The data:
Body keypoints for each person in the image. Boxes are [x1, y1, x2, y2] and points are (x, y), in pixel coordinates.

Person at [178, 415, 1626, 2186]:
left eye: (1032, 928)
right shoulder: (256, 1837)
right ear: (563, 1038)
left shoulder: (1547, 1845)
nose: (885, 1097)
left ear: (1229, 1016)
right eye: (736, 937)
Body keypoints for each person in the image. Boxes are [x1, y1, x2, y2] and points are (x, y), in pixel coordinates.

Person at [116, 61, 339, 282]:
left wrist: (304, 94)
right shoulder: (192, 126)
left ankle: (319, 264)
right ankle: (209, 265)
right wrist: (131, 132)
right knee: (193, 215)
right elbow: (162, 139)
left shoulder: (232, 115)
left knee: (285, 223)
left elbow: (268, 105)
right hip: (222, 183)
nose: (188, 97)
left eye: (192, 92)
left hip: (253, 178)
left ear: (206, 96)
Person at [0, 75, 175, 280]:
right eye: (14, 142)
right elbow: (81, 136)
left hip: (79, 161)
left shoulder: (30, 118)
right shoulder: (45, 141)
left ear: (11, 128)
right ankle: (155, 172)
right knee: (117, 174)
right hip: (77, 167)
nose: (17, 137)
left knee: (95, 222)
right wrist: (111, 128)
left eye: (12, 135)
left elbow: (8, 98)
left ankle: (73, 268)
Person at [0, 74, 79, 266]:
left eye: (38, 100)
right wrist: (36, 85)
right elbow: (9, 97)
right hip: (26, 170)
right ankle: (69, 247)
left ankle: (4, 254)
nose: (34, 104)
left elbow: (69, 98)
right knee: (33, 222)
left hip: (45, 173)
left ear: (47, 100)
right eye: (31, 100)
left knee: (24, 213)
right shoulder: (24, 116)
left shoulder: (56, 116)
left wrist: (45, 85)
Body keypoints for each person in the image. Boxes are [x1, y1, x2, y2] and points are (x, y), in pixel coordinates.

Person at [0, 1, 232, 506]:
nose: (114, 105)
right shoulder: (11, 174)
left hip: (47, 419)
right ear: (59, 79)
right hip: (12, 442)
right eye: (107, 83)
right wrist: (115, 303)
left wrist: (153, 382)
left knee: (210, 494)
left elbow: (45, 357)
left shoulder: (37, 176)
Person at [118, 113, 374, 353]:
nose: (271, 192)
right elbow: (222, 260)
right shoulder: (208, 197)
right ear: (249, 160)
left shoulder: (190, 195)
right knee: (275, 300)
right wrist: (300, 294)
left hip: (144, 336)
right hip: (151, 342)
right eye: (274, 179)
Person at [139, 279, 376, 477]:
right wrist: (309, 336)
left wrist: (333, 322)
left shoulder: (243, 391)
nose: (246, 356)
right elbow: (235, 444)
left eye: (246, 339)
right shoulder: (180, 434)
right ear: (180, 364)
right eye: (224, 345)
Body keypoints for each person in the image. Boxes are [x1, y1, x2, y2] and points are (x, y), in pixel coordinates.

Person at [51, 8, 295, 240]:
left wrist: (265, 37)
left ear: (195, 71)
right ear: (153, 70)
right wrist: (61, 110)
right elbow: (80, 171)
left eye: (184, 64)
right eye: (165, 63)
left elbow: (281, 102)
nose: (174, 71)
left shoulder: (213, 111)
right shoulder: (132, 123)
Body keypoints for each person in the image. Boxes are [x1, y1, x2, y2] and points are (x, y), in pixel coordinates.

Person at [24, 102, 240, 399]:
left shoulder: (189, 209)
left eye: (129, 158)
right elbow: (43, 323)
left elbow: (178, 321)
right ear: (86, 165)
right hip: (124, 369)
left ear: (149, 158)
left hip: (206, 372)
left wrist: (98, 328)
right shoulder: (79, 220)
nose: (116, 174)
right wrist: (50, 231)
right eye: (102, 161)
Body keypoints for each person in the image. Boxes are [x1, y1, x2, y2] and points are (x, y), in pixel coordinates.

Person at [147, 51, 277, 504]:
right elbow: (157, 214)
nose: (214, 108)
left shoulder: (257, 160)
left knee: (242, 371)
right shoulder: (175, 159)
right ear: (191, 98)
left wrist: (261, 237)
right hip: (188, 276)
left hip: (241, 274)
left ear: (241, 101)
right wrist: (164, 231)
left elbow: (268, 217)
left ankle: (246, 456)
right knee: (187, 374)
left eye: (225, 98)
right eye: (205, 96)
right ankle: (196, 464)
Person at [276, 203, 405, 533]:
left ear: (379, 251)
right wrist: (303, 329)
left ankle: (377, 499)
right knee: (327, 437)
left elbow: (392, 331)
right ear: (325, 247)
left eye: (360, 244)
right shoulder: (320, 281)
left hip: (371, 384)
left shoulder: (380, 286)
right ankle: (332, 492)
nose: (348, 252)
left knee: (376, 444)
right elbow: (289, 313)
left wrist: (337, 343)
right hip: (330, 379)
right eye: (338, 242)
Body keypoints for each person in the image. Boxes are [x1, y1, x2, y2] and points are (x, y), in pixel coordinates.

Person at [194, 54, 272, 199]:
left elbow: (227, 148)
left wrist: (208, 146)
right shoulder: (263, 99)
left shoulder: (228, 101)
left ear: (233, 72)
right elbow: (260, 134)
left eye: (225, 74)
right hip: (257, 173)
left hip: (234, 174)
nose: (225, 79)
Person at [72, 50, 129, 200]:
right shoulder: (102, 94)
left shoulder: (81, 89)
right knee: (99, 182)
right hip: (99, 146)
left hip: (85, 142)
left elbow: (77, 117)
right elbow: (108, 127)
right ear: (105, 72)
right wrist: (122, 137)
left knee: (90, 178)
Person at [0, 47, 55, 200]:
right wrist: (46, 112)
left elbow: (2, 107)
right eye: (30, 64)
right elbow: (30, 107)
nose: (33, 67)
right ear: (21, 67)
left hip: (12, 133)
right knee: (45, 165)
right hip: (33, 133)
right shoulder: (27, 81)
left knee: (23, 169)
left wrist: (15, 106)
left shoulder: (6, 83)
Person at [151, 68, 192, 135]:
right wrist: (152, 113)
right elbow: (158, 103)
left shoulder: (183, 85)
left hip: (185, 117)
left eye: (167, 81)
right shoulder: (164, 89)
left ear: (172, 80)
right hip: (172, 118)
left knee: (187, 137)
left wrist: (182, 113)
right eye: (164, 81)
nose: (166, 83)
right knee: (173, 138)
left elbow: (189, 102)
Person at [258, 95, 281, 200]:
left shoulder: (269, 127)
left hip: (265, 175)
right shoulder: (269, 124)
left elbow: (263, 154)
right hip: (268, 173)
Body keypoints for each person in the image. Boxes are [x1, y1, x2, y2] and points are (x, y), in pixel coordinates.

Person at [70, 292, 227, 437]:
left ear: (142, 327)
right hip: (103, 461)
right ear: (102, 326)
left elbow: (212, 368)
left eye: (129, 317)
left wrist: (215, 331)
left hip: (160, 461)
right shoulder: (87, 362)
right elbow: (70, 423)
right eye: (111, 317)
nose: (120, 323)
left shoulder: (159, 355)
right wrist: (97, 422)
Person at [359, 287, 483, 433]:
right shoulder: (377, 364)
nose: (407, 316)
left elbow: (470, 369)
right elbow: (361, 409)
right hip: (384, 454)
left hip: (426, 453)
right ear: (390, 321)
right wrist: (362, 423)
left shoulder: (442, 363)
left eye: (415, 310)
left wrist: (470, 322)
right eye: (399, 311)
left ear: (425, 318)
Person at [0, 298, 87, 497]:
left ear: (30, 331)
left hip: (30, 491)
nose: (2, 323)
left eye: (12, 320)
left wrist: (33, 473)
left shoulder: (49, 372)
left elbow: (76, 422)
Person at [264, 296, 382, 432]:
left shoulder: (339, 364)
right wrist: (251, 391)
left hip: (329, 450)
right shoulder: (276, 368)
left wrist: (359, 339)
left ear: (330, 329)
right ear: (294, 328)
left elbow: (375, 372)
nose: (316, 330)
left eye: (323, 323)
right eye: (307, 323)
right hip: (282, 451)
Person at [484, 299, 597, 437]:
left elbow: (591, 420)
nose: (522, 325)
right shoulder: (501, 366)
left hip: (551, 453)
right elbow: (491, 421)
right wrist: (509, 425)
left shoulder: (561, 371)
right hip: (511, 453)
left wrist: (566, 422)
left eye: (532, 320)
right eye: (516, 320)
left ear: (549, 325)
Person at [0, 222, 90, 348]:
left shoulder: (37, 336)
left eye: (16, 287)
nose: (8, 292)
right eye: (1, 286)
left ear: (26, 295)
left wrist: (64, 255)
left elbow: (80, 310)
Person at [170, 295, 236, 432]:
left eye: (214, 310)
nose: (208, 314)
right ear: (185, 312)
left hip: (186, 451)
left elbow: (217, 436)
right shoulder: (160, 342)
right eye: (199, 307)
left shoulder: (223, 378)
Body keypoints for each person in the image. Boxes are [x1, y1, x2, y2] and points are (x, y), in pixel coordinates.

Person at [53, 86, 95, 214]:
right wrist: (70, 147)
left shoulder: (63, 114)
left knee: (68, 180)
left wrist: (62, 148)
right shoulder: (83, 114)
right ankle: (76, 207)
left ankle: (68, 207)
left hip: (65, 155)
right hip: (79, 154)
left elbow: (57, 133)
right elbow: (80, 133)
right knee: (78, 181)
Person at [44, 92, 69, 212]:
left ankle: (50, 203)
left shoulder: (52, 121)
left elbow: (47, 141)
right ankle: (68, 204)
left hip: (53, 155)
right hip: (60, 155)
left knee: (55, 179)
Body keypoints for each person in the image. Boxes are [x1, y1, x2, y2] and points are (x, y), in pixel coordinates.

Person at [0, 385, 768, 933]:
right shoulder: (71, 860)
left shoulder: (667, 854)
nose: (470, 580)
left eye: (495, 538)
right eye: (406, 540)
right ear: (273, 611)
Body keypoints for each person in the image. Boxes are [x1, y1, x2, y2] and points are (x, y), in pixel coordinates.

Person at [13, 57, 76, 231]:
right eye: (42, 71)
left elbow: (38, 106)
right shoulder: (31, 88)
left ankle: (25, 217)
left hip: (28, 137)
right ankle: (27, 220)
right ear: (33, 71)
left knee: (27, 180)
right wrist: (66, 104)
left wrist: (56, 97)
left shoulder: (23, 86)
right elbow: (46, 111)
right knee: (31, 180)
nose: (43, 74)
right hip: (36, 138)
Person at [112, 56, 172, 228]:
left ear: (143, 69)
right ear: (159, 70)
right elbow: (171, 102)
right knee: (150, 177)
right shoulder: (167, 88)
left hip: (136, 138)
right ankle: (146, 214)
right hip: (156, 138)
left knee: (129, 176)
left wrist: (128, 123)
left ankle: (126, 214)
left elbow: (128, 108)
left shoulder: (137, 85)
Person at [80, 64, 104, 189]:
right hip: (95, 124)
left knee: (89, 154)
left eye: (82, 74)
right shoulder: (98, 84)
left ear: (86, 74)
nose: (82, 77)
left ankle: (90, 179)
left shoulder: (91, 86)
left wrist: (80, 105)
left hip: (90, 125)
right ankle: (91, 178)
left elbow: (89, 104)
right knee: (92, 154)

Your assignment:
Write out the lines of the entries, word for word, from the first through the one containing "right eye: (736, 937)", and stop at that line.

Problem solution:
Body keypoints for each person in the image. Boxes are [x1, y1, x2, y2] and points are (x, y), in pixel coordinates.

Person at [178, 415, 1626, 2186]:
left eye: (1032, 928)
right shoulder: (256, 1837)
right ear: (563, 1038)
left shoulder: (1547, 1845)
nose: (885, 1097)
left ear: (1229, 1016)
right eye: (736, 937)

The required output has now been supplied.